Records for the exercise below:

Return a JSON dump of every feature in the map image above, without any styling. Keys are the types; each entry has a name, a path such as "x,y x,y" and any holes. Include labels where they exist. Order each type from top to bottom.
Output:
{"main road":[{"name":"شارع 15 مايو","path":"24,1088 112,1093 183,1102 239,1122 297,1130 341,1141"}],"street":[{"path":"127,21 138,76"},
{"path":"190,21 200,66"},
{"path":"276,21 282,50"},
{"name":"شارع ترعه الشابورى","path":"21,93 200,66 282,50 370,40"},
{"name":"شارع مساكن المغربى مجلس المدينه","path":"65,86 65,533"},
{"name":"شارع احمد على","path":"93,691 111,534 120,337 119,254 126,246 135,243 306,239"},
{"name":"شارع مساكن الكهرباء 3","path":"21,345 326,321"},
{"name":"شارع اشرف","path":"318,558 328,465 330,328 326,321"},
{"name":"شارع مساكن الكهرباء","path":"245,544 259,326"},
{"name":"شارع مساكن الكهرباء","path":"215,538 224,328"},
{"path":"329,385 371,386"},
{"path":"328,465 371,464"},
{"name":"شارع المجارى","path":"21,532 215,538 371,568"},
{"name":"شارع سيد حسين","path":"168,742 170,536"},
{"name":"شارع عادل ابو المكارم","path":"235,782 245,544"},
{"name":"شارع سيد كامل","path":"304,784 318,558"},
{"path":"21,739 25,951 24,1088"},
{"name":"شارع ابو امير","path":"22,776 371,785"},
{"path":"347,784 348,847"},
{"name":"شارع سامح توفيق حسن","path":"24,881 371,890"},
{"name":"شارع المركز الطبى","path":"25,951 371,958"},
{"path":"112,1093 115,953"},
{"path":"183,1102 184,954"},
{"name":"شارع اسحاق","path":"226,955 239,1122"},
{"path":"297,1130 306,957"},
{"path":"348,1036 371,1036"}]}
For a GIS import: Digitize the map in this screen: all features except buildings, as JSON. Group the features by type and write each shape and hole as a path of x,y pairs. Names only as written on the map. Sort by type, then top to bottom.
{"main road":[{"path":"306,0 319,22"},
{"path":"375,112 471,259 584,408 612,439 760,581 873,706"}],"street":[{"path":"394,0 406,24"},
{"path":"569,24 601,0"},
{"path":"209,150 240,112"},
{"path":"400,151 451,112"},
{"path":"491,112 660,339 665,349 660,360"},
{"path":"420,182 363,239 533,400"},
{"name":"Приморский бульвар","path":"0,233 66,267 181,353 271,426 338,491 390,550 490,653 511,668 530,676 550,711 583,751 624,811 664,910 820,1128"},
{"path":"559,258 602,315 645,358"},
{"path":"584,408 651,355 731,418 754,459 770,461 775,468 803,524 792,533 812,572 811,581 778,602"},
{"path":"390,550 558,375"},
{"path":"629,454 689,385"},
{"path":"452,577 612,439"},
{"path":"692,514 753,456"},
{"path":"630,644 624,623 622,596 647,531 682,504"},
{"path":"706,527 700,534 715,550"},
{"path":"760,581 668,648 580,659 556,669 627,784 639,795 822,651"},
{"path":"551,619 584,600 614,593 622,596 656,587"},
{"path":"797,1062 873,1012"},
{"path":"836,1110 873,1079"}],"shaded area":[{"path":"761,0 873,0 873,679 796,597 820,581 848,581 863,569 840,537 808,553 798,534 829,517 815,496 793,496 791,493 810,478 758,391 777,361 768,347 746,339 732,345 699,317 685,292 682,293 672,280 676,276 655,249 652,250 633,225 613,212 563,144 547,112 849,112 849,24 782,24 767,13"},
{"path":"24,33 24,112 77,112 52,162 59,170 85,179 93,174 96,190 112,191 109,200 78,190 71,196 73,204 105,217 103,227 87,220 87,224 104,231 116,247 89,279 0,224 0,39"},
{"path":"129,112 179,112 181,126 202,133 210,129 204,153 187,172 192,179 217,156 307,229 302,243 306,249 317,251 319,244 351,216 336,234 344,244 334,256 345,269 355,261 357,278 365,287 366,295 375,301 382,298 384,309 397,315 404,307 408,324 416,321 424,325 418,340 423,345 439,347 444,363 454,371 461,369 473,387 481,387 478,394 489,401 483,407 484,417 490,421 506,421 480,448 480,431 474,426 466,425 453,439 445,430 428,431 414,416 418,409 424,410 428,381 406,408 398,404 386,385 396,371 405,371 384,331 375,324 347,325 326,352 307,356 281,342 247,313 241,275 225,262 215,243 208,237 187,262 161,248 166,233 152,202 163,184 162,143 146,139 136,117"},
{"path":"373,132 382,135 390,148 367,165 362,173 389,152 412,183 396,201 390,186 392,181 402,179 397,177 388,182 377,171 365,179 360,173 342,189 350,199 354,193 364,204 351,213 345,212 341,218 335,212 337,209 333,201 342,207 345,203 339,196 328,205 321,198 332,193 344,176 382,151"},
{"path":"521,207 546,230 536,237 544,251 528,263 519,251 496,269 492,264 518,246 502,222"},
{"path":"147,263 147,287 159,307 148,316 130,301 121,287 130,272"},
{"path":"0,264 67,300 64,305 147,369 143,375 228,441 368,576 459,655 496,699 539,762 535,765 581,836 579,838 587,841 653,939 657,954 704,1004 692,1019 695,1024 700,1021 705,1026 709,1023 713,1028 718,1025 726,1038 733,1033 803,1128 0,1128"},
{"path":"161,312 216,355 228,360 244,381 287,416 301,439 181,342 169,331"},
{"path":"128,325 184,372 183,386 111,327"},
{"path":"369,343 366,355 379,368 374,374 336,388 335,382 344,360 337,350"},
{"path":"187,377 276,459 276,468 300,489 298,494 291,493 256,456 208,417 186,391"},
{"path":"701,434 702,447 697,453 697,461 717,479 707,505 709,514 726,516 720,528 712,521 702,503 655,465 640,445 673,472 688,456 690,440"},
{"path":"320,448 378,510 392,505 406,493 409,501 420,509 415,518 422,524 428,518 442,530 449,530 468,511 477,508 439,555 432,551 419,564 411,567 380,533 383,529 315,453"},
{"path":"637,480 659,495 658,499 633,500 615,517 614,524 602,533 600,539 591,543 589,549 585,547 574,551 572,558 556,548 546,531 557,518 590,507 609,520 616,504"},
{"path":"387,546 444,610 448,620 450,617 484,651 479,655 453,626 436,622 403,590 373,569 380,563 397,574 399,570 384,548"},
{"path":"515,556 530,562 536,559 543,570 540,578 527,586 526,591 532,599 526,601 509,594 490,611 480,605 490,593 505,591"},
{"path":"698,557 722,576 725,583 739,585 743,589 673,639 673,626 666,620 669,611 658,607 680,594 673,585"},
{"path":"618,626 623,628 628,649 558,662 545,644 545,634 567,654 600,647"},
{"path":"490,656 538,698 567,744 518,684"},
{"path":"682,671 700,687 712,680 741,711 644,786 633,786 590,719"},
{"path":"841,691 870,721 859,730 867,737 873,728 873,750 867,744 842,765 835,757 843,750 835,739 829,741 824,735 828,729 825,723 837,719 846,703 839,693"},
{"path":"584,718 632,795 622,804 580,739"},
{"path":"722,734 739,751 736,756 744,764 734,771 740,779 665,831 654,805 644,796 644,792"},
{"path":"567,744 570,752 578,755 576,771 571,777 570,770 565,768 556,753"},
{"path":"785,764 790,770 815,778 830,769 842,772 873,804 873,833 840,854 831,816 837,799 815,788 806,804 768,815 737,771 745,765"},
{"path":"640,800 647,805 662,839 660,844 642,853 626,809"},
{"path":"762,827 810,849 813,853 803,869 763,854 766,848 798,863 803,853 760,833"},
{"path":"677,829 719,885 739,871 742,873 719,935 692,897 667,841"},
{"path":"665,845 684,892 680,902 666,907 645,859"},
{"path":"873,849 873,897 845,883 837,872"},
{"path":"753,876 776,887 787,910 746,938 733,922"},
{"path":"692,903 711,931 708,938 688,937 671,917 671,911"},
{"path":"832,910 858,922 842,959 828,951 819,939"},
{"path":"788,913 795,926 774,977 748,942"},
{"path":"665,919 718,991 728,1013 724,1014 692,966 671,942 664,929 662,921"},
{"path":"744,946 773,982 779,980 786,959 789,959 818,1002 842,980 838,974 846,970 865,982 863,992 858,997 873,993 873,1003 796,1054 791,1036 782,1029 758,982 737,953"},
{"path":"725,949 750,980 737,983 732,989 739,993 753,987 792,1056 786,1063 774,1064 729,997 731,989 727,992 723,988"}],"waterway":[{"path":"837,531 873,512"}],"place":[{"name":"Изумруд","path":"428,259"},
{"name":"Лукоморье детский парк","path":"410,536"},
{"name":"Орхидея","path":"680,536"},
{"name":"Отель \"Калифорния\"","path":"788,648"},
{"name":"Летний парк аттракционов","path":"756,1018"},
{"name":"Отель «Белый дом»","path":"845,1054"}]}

End of Records for the exercise.

## [Work item]
In the listing, find every line containing the word "الكهرباء" and list it.

## [Answer]
{"name":"شارع مساكن الكهرباء 3","path":"21,345 326,321"},
{"name":"شارع مساكن الكهرباء","path":"245,544 259,326"},
{"name":"شارع مساكن الكهرباء","path":"215,538 224,328"},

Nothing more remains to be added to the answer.